- [The data]:

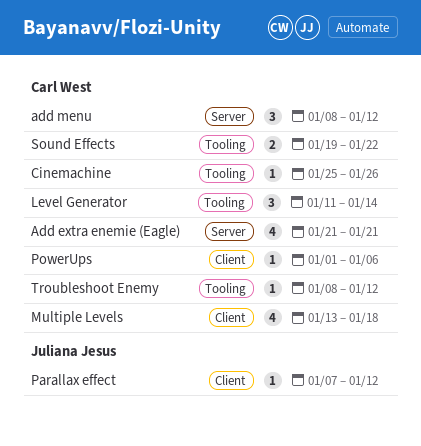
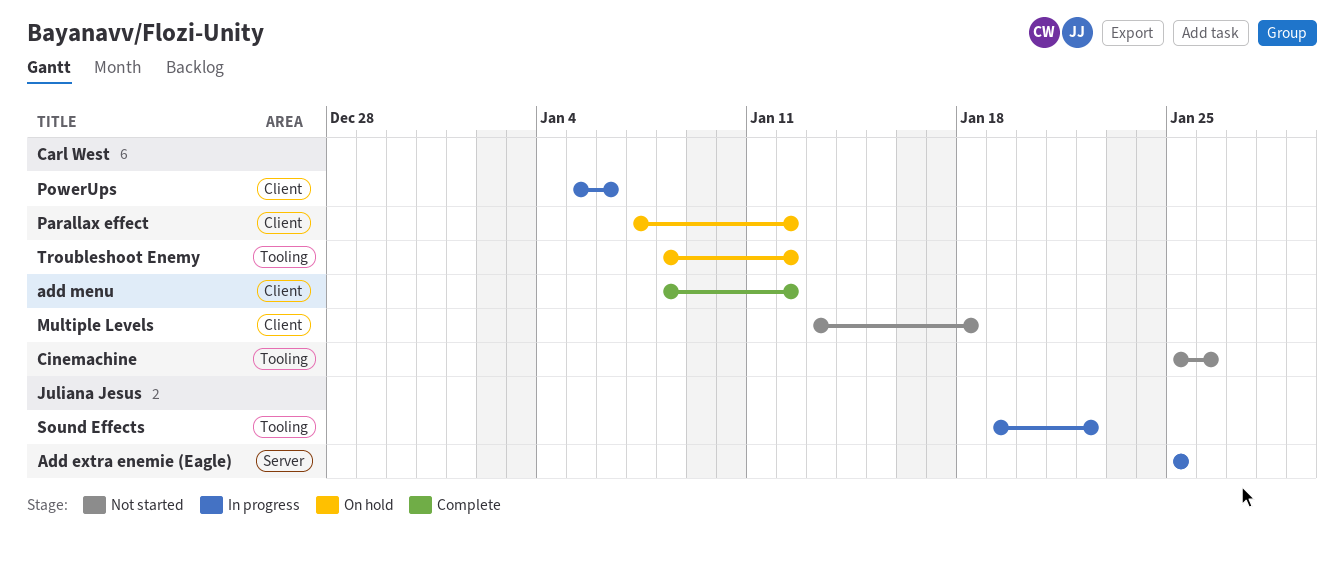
Add extra enemie (Eagle), owner: Carl West -> Juliana Jesus
Add extra enemie (Eagle), start: Jan 21 -> Jan 25
Add extra enemie (Eagle), due: Jan 21 -> Jan 25
add menu, label: Server -> Client
Level Generator: present -> none
Parallax effect, owner: Juliana Jesus -> Carl West
PowerUps, start: Jan 1 -> Jan 5
Sound Effects, owner: Carl West -> Juliana Jesus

- [Work request]: Which lines above hold the string "West"? Copy every one of them.

- [Exercise response]:
Add extra enemie (Eagle), owner: Carl West -> Juliana Jesus
Parallax effect, owner: Juliana Jesus -> Carl West
Sound Effects, owner: Carl West -> Juliana Jesus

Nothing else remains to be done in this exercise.